*** Begin section ***

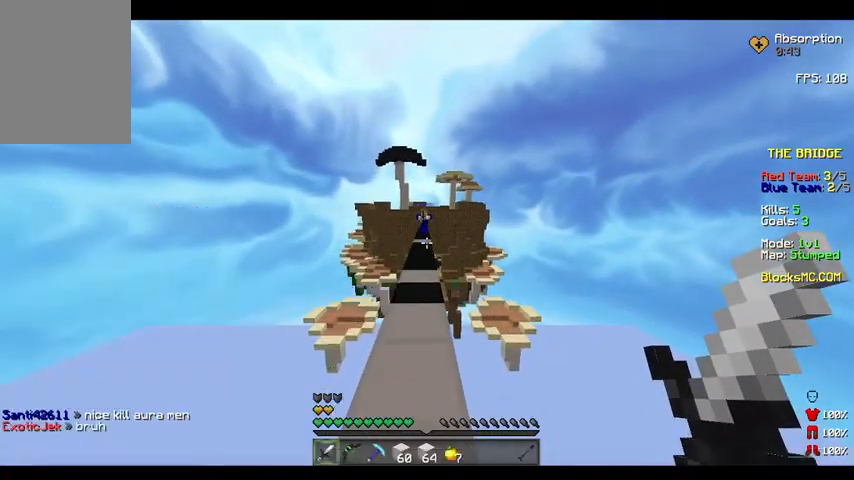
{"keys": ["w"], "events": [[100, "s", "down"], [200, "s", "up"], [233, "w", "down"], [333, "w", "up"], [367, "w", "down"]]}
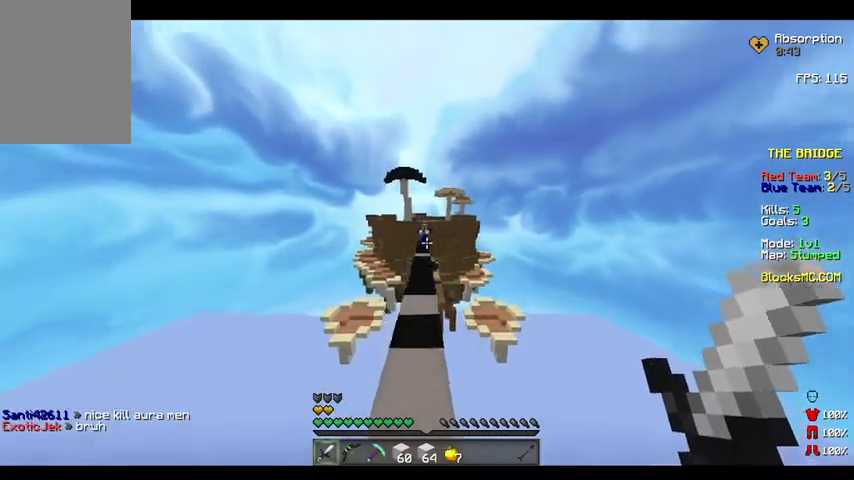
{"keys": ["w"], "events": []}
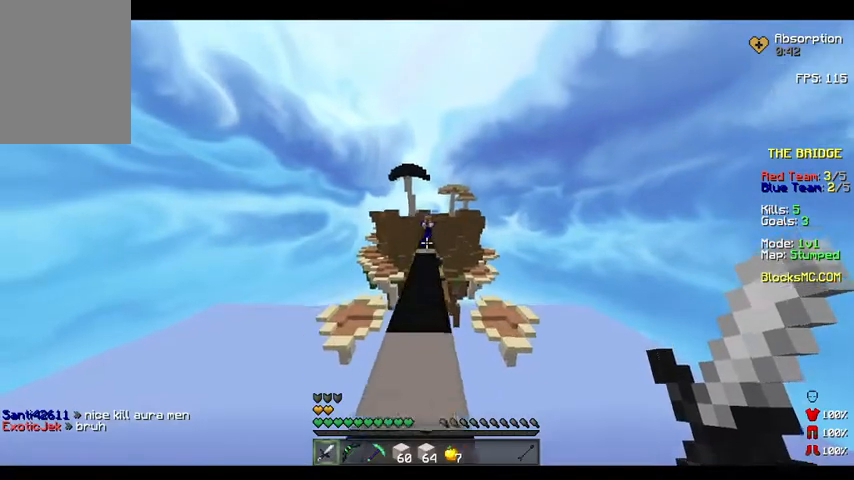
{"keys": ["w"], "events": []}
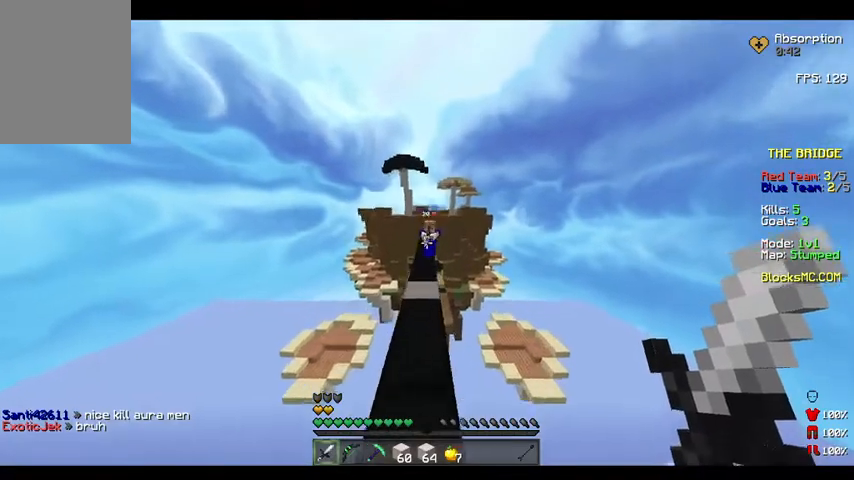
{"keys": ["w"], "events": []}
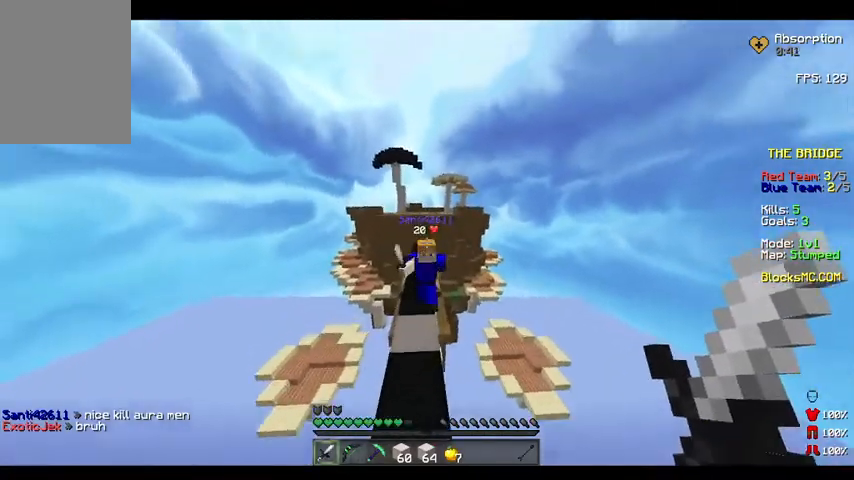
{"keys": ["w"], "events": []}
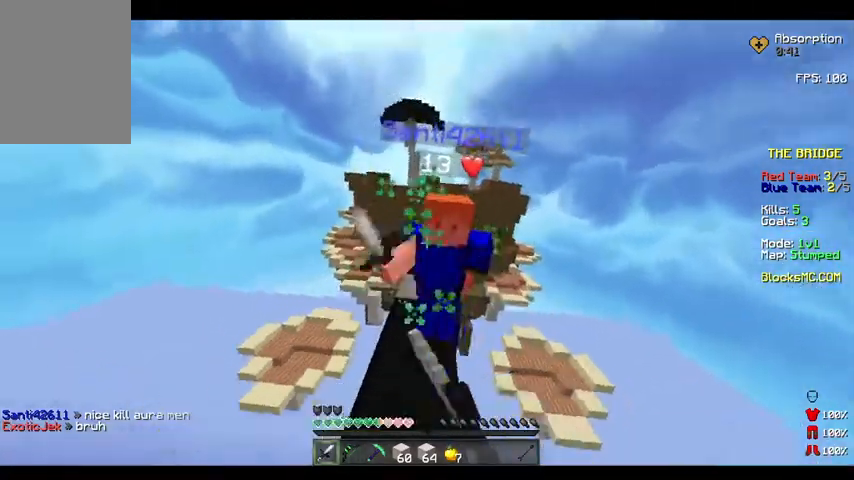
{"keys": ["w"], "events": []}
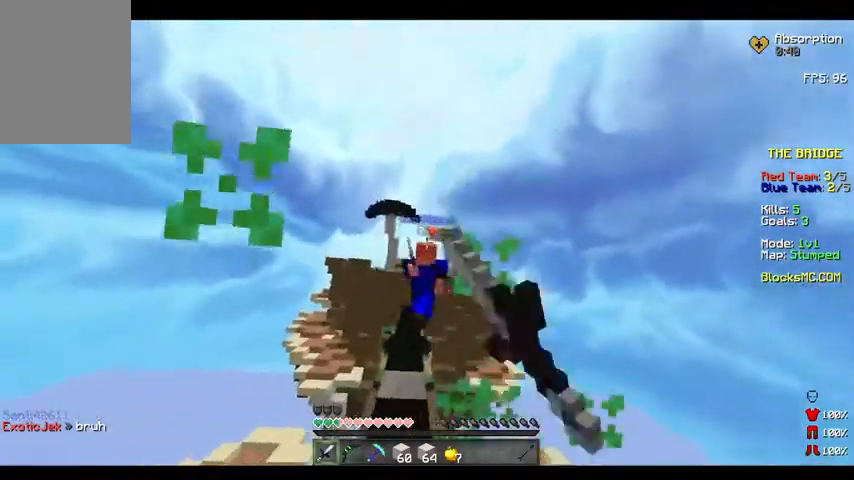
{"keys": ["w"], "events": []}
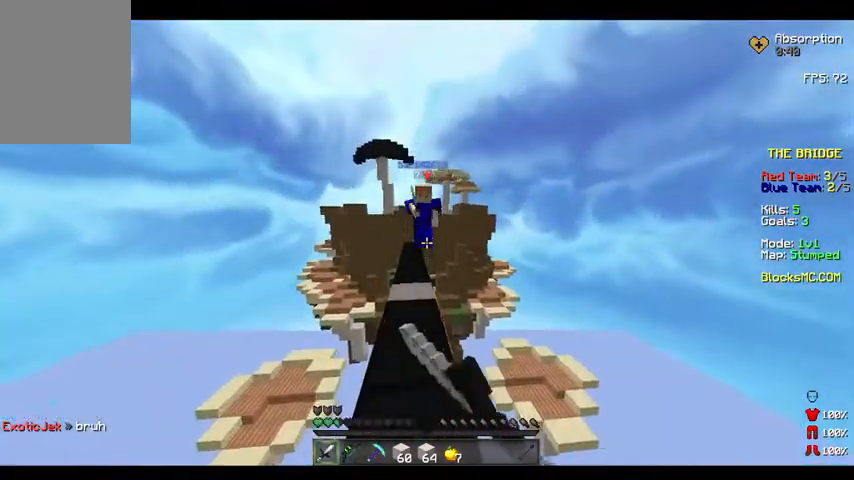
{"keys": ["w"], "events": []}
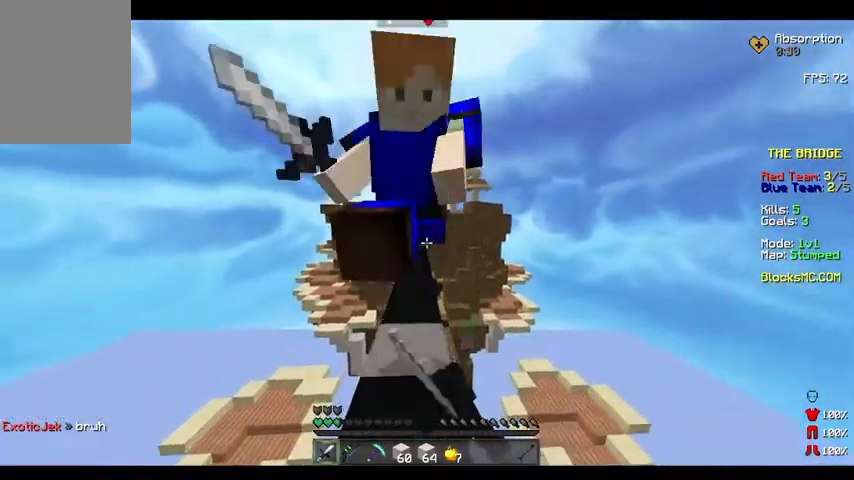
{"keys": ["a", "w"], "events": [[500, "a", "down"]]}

*** End section ***
*** Begin section ***

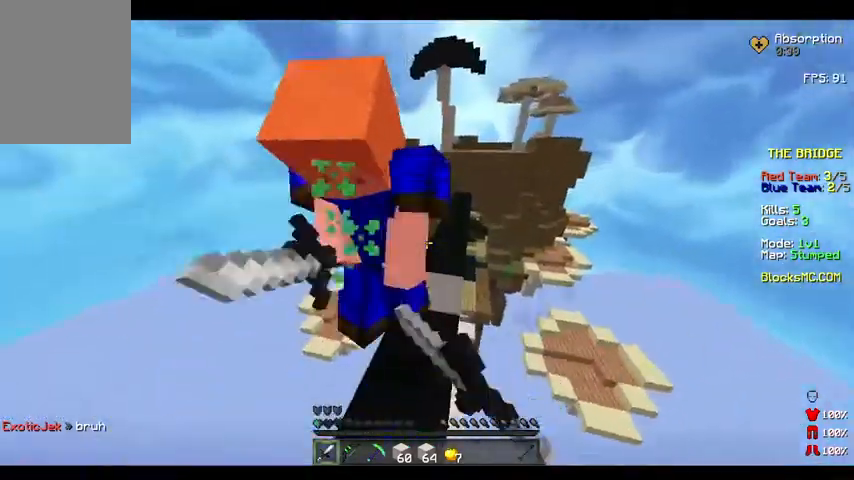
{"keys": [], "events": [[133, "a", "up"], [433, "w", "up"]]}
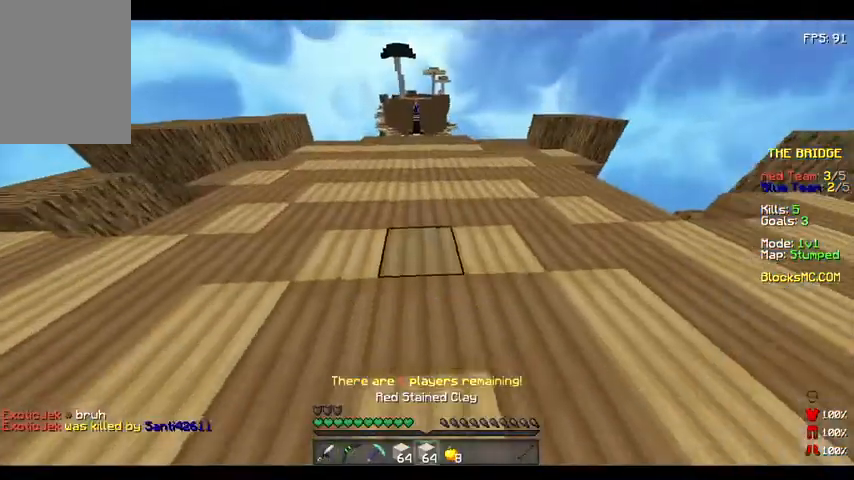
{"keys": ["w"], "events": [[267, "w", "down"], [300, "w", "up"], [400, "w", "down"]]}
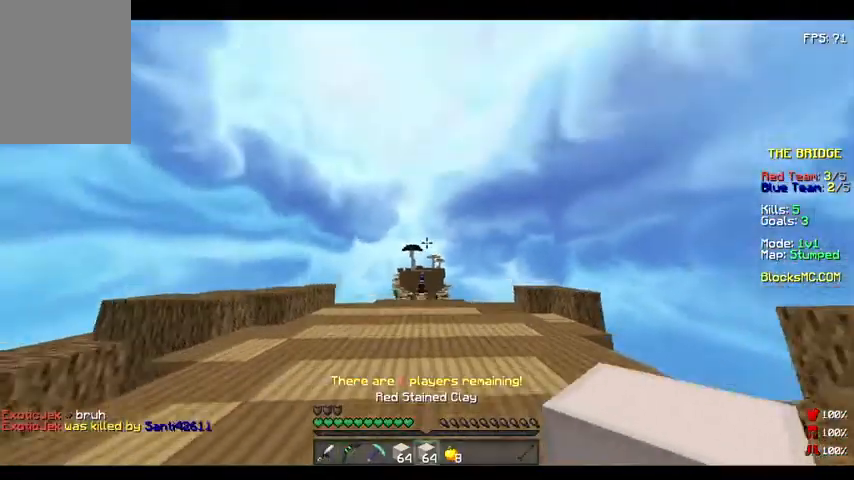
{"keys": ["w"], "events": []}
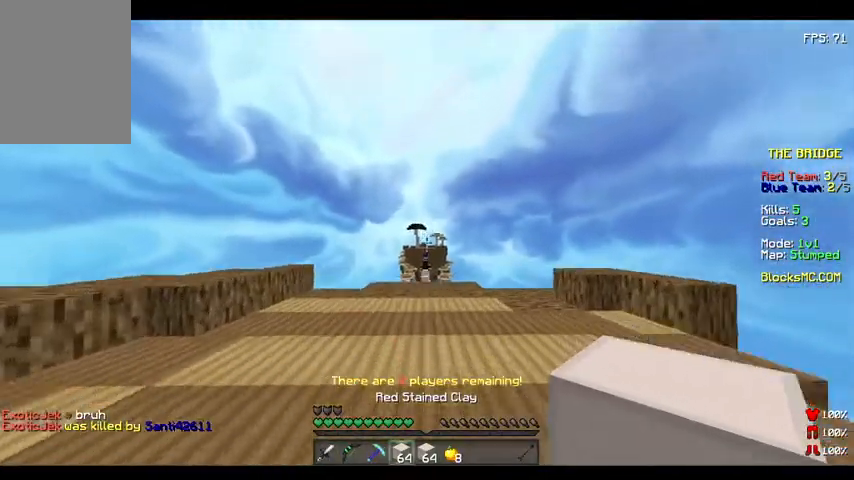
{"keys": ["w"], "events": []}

*** End section ***

Exercise directions:
Looking at the entries, work out how many lines include the word "down" and give the number by itself.

Output for this task:
3